## Begin EXTRACT PROVIDED
To answer some of your questions :

The version of Oracle we are using 10.2.0.3.0.

I am happy to use which ever service pack version of the SDK which works.

In respect to a problem with the application, SESHape.getAllCoords returns the double values representing the coordinates. From an application level, there is nothing I can do to influence this?

The code doesn't change the coordinate reference parameters in anyway.
The coordinate reference parameters (I think you mean this) are

Coord ref system PROJCS["British_National_Grid",GEOGCS["GCS_OSGB_1936",DATUM["D_OSGB_1936",SPHEROID["Airy_1830",6377563.396,299.3249646]],PRIMEM["Greenwich",0.0],UNIT["Degree",0.0174532925199433]],PROJECTION["Transverse_Mercator"],PARAMETER["False_Easting",400000.0],PARAMETER["False_Northing",-100000.0],PARAMETER["Central_Meridian",-2.0],PARAMETER["Scale_Factor",0.999601272],PARAMETER["Latitude_Of_Origin",49.0],UNIT["Meter",1.0]]


There is a secondary srid set in the sde.layers table for the layer in question. This is "26". Not sure what that represents.
## End EXTRACT PROVIDED
## Begin PROVIDED MATERIAL
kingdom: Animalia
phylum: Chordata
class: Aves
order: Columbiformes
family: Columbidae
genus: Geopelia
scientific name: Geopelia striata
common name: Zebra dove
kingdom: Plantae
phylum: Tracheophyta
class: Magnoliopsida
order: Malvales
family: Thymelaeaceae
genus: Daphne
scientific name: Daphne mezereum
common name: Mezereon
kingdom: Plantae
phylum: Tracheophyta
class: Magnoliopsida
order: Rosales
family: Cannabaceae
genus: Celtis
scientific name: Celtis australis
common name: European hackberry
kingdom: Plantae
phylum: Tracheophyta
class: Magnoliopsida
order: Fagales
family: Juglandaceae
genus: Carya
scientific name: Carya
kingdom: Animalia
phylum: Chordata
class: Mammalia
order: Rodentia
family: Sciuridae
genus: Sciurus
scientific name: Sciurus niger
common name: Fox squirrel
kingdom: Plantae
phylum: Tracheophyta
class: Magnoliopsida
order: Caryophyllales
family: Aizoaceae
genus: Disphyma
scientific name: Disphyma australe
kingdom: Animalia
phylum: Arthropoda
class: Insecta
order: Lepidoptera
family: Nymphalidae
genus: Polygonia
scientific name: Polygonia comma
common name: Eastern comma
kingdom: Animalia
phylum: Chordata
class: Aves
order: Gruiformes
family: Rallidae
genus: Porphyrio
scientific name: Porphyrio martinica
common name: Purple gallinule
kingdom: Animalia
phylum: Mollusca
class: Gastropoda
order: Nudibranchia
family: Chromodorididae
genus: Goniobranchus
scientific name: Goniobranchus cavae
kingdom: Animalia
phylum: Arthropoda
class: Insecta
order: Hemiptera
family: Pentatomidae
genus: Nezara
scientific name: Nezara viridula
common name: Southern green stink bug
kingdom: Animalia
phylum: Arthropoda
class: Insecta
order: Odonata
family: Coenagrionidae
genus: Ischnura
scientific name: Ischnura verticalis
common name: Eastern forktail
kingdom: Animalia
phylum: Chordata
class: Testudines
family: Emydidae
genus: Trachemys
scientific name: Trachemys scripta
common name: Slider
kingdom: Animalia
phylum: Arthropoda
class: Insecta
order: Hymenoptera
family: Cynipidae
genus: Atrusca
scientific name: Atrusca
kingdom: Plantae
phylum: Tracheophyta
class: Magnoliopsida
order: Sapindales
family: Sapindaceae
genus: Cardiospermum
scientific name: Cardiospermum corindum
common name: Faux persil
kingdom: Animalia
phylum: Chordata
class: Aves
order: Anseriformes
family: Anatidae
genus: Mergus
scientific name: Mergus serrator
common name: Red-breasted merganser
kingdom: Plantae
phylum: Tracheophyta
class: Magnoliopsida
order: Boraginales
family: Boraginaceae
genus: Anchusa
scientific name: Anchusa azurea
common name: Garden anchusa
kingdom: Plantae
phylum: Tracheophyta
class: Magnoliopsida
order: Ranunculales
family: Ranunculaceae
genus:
## End PROVIDED MATERIAL
REQUIRED WORK ::
A) Summarize the post about SDE coordinates in two sentences.
B) Carry the post about SDE coordinates forward with a few more sentences, starting right after its final line.

EXPECTED RESPONSES ::
A) The writer is using Oracle 10.2.0.3.0, will accept any SDK service pack version that works, and asks whether anything can be done at the application level to influence the double coordinate values that getAllCoords returns. The code does not change the coordinate reference parameters, which describe the British National Grid projection, and the layer has a secondary srid of "26" in the sde.layers table whose meaning the writer does not know.

B)
I do also believe that the layer was upgraded to HIGH precision at some point in the past.

I do feel there is an issue with the underlying SDK, as the same set of code (using different service pack versions of the JAR files) produce different results. Service pack 3 gets SET A correct and SET B incorrect, and service pack 4 and above gets SET B correct and SET A incorrect.


I am waiting the versions of the database version of ARCSDE and the server version of ARCSDE. I will update when I have that, but if you could provide any more help in the meantime, that would be great.

Thanks again.
EDIT: Just to add I am NOT using direct connection.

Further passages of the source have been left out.